ACTION ITEM
Format the records below as a JSON list of strings, one string per line, skipping blank lines and leaving out the pictures.

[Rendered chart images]
=======

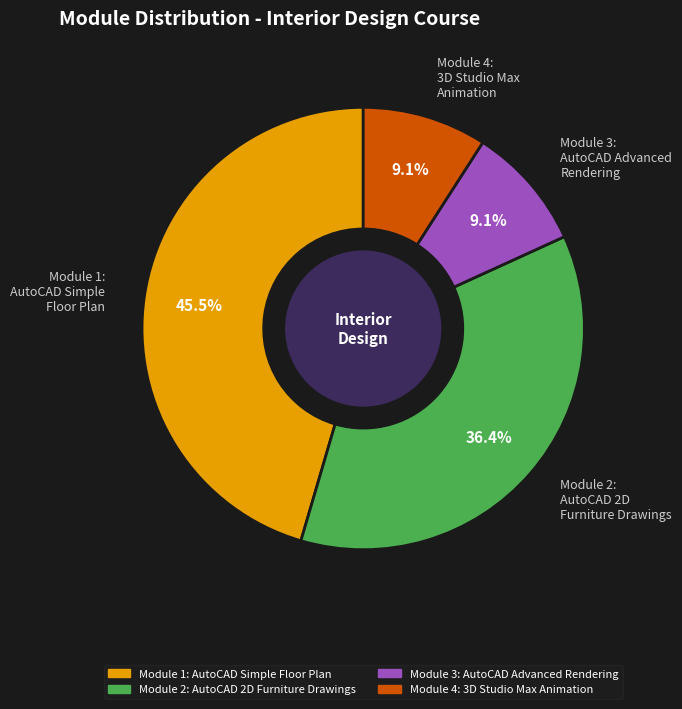

To the nearest percent, what portion does Module 3: AutoCAD Advanced Rendering represent?

9%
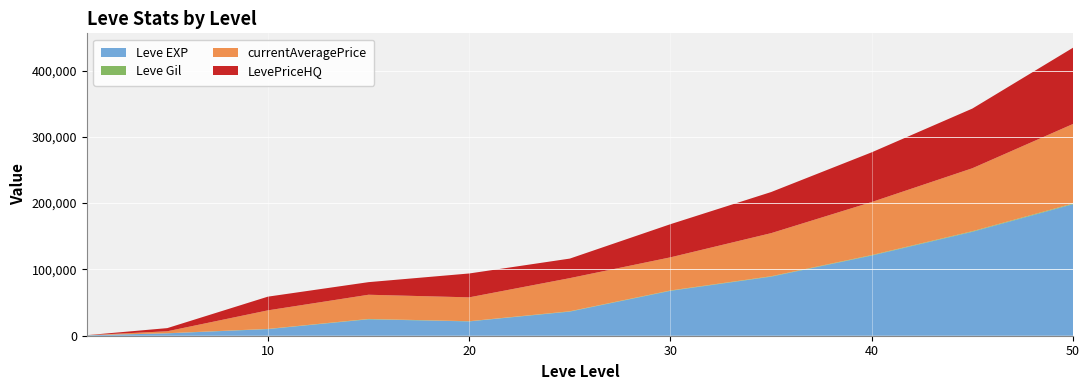

Reading left to right, what are all the values shown in this chart?

Leve EXP: 1=630	5=3600	10=9990	15=24790	20=21600	25=36390	30=67730	35=89100	40=120960	45=156800	50=198450
Leve Gil: 1=113	5=169	10=293	15=529	20=292	25=485	30=532	35=610	40=720	45=850	50=980
currentAveragePrice: 1=60	5=2951	10=28000	15=36500	20=36000	25=50000	30=50000	35=65000	40=80000	45=95000	50=120000
LevePriceHQ: 1=0	5=4750	10=20666	15=18995	20=36000	25=29480	30=50000	35=62000	40=75000	45=90000	50=115000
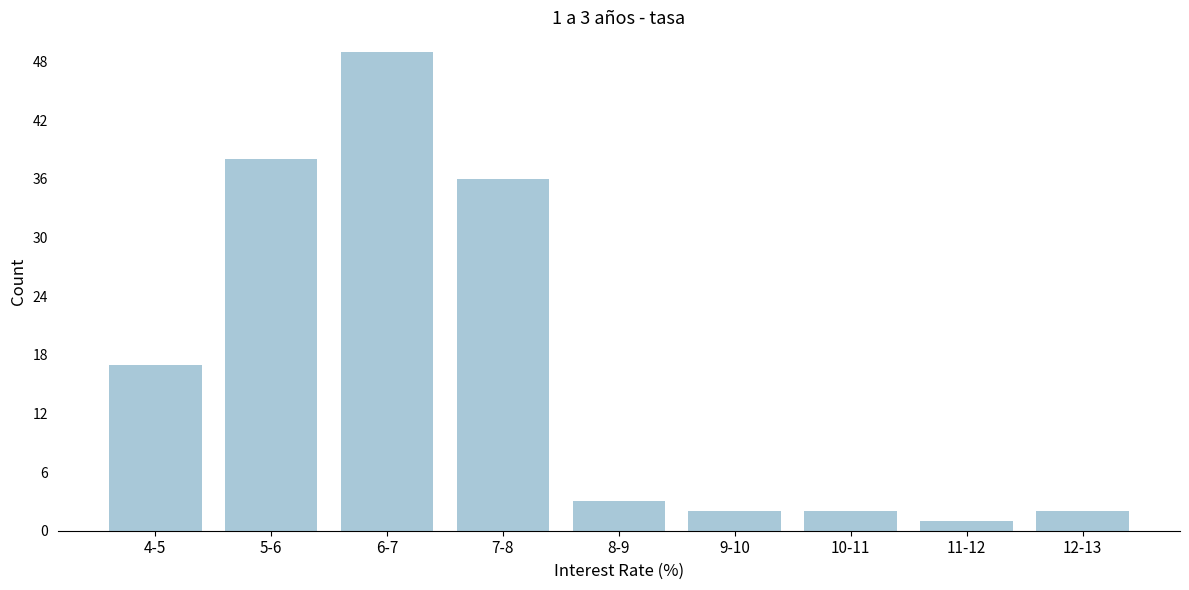

Reading left to right, list all the values displayed in this chart.

17	38	49	36	3	2	2	1	2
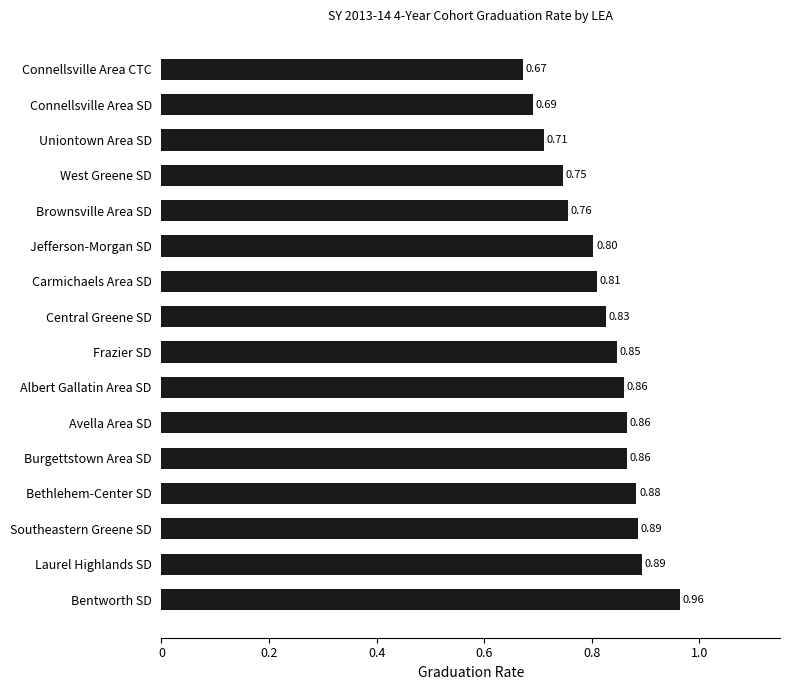

Count the values in the range 0 to 1.

16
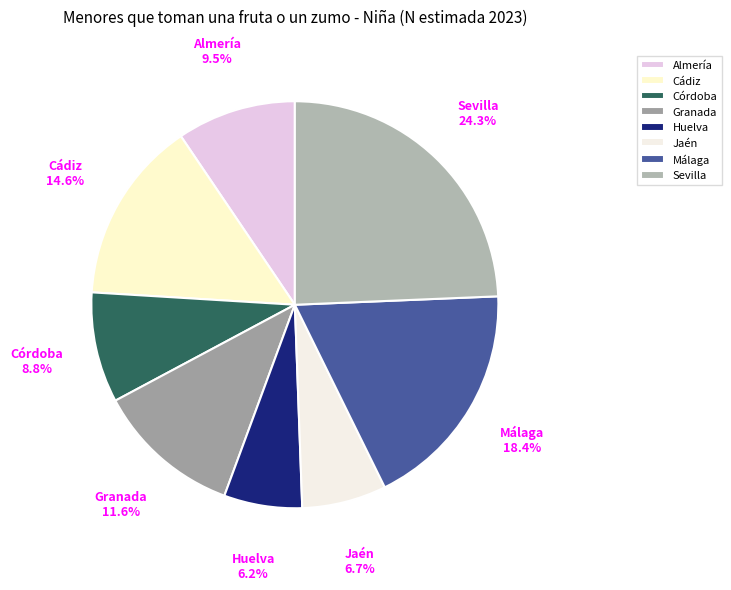

Between Huelva and Cádiz, which is larger?

Cádiz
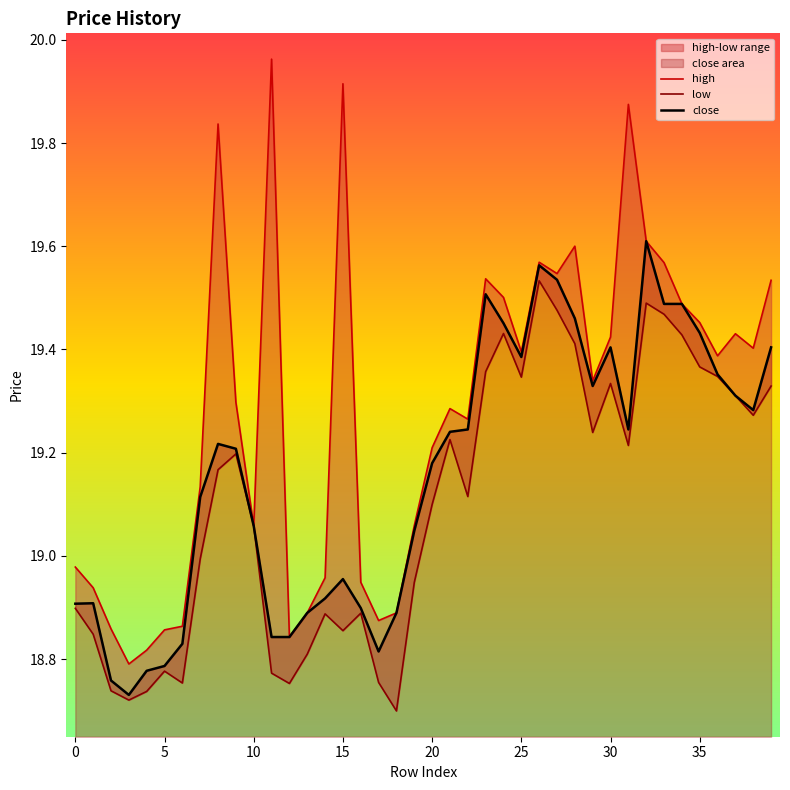

The value of close at 30 is 19.4. True or false?

True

=======

FINISHED EXERCISE
[
  "To the nearest percent, what portion does Module 3: AutoCAD Advanced Rendering represent?",
  "9%",
  "Reading left to right, what are all the values shown in this chart?",
  "Leve EXP: 1=630\t5=3600\t10=9990\t15=24790\t20=21600\t25=36390\t30=67730\t35=89100\t40=120960\t45=156800\t50=198450",
  "Leve Gil: 1=113\t5=169\t10=293\t15=529\t20=292\t25=485\t30=532\t35=610\t40=720\t45=850\t50=980",
  "currentAveragePrice: 1=60\t5=2951\t10=28000\t15=36500\t20=36000\t25=50000\t30=50000\t35=65000\t40=80000\t45=95000\t50=120000",
  "LevePriceHQ: 1=0\t5=4750\t10=20666\t15=18995\t20=36000\t25=29480\t30=50000\t35=62000\t40=75000\t45=90000\t50=115000",
  "Reading left to right, list all the values displayed in this chart.",
  "17\t38\t49\t36\t3\t2\t2\t1\t2",
  "Count the values in the range 0 to 1.",
  "16",
  "Between Huelva and Cádiz, which is larger?",
  "Cádiz",
  "The value of close at 30 is 19.4. True or false?",
  "True"
]